Among the various currents born in this period, that ofAerofuturism, born from the passion for air flight, and that of the "cosmic" vision, characteristic of later research, open to spiritual and esoteric suggestions, with works by authors such as Tullio Crali, Gerardo Dottori, Giulio D'Anna, Fillìa, Thayaht, Alessandro Bruschetti, Barbara and others.
“In recent years – recalls Simona Bartolena – the leading role in the European context of this Avant-garde born in Italy has also been widely recognized at an international level, with important studies and major exhibitions in the main museums of the world, and yet even today the knowledge that of it has the general public is not complete and thorough. Most of the texts dedicated to Futurism are, in fact, focused on the early years of the movement. But the first period which ended, in fact, with Boccioni's early death in 1916, was followed by other years full of food for thought, very interesting in terms of novelty of language and originality of research. Without denying the importance of the first ten years of gestation, in a correct reading of Futurism one cannot ignore the analysis of the following two decades. Indeed, it is precisely in these subsequent generations that Futurism finds its uniqueness; compared to other European avant-gardes".
“This explosive and prolonged vitality – continues Simona Bartolena – allows Futurism to spread throughout the peninsula and far surpass the boundaries in which the necessarily elitist languages of the historical avant-garde usually move. Although not adhering to the official art system (from which it proudly kept itself distant), Futurism was able, especially in the 1930s, to build a complex cultural network of its own, as an extraordinary and unique alternative in the European panorama to the most fashionable trends . The exhibition also aims to explore these aspects, as well as tell, more generally, Marinetti's movement".
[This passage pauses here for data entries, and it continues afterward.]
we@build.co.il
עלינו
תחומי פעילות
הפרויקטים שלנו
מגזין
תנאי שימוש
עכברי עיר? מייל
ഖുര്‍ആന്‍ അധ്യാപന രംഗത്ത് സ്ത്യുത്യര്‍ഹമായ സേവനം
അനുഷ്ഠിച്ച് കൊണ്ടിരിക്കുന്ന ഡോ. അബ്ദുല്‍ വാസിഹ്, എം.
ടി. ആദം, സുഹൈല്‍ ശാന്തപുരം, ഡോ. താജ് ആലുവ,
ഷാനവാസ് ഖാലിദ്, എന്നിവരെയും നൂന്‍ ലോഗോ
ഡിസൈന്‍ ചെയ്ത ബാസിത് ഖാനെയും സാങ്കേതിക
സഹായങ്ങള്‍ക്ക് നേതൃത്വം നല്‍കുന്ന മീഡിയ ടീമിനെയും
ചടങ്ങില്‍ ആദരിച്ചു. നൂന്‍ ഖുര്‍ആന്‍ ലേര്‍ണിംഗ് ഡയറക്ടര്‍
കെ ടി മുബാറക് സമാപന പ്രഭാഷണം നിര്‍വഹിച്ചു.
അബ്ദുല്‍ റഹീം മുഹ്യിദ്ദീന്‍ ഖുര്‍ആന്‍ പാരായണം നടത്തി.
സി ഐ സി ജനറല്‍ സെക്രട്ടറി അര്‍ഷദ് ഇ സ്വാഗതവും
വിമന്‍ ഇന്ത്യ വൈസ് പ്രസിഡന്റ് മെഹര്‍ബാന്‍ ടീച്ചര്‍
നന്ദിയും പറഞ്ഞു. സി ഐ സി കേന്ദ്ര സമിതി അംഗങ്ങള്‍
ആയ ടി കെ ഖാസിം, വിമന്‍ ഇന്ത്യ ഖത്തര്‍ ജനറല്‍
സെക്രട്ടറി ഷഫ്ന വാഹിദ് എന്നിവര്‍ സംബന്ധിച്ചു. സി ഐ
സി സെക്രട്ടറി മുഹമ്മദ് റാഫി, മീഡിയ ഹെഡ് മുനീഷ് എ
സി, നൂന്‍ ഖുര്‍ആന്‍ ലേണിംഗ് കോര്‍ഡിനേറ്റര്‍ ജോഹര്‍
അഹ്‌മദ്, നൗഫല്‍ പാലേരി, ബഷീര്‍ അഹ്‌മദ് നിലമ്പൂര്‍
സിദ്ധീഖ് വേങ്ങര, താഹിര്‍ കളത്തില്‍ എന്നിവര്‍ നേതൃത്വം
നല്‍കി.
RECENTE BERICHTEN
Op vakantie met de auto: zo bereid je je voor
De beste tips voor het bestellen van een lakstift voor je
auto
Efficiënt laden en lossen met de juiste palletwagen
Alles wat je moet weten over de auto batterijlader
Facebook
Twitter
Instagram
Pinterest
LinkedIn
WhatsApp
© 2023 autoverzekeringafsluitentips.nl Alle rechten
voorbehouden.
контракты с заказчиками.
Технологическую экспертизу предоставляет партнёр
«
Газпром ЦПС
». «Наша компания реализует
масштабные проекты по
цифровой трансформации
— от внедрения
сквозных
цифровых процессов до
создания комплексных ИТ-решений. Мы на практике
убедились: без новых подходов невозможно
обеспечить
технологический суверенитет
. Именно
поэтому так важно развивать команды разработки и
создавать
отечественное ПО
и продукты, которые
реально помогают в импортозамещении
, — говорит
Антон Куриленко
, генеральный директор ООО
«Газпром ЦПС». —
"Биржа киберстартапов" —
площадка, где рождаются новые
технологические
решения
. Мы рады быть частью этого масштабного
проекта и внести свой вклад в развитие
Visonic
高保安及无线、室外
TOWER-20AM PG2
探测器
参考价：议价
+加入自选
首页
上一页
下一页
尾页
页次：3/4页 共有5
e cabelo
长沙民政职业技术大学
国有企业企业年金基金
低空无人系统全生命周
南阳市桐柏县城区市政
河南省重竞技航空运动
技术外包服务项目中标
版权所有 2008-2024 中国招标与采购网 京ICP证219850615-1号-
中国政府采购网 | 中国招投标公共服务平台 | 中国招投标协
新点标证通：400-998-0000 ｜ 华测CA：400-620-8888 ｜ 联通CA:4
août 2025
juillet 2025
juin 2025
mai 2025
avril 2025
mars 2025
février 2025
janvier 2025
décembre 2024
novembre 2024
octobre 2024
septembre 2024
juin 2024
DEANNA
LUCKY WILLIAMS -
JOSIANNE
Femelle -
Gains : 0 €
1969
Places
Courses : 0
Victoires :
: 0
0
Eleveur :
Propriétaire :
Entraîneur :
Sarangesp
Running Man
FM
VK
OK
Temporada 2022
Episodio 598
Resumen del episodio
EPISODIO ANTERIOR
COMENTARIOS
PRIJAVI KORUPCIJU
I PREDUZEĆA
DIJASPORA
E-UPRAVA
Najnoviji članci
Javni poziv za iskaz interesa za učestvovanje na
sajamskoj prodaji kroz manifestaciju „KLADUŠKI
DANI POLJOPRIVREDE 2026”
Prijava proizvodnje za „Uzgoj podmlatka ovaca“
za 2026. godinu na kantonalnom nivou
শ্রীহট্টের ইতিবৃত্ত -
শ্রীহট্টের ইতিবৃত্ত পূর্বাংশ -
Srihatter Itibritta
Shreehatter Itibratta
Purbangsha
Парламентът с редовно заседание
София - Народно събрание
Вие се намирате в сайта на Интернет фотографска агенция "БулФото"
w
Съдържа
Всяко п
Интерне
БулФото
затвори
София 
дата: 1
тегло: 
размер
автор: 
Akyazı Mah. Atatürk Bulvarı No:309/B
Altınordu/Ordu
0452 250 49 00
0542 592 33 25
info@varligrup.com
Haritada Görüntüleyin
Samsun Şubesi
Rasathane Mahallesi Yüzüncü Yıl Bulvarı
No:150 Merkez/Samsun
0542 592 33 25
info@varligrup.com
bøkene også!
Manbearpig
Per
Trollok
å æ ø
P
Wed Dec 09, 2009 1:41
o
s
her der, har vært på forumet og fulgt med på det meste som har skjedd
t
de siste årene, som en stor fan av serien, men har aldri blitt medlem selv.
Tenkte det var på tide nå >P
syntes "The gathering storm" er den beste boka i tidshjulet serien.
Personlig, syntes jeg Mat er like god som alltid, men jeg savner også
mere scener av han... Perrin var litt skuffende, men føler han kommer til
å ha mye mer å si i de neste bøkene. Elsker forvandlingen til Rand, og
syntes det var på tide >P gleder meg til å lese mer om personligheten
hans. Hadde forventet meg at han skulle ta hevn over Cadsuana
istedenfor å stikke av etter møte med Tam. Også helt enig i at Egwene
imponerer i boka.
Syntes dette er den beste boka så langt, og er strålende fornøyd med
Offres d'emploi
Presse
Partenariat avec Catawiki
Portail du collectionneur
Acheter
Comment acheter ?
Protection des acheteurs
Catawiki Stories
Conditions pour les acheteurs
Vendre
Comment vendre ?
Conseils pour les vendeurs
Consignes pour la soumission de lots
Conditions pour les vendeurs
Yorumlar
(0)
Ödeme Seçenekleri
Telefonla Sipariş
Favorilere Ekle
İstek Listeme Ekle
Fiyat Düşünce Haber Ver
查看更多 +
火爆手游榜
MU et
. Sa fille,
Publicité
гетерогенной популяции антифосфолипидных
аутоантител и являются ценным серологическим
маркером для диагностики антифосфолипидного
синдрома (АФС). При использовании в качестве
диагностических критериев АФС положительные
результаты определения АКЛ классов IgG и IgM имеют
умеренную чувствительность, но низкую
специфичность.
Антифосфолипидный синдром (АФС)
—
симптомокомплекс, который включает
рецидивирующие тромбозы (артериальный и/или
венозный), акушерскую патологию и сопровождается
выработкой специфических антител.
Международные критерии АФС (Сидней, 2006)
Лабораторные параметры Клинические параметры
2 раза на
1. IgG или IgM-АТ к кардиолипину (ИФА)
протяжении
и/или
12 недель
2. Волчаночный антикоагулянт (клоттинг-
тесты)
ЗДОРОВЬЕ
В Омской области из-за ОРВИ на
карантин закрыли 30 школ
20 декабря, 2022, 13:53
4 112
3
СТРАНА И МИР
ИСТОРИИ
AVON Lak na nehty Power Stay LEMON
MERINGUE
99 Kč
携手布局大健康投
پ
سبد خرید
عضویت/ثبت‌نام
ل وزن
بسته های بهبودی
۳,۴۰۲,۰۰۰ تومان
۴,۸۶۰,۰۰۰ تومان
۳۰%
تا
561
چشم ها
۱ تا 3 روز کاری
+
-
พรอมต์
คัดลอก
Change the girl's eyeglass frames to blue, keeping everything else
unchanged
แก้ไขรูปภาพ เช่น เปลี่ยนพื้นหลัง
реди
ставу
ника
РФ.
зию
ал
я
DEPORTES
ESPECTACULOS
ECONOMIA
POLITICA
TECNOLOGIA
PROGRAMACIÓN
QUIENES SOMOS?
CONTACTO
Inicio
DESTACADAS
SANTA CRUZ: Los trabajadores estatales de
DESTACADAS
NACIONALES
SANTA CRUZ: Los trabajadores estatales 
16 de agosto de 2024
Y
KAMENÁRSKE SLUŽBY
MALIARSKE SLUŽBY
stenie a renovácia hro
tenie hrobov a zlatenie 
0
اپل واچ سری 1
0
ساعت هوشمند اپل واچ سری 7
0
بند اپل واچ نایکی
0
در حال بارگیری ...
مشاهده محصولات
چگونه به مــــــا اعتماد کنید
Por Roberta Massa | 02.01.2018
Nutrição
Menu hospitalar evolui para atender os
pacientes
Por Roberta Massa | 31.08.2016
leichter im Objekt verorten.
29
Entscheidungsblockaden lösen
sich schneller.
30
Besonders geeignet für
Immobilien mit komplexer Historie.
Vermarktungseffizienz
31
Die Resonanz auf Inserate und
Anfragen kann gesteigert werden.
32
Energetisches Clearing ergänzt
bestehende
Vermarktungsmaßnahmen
Thus the Councilor for Culture of the Municipality of Lecco Simona Piazza: “The path promoted by ViDi cultural continues, in collaboration with the municipal administration for the exhibition of the great exhibitions of Palazzo Paure, on the journey that accompanies us between the 800th century and the 900th century. 900 which thus reaches the early XNUMXs with the avant-garde languages, that is, futurism. An important exhibition which brings together significant works also on the national and international scene, with the possibility of being an attractive event not only for the citizens and schools who will visit it, but also for a public who will come to Lecco interested in attending and visiting the our city in terms of participation and cultural tourism".
The initiative is the second of five events Paths in the twentieth century, a program conceived by the Management of the Lecco Urban Museum System and entrusted for its planning and implementation to ViDi Cultural who, until November 2024, will analyze the Italian cultural scene in the first six decades of the XNUMXth century.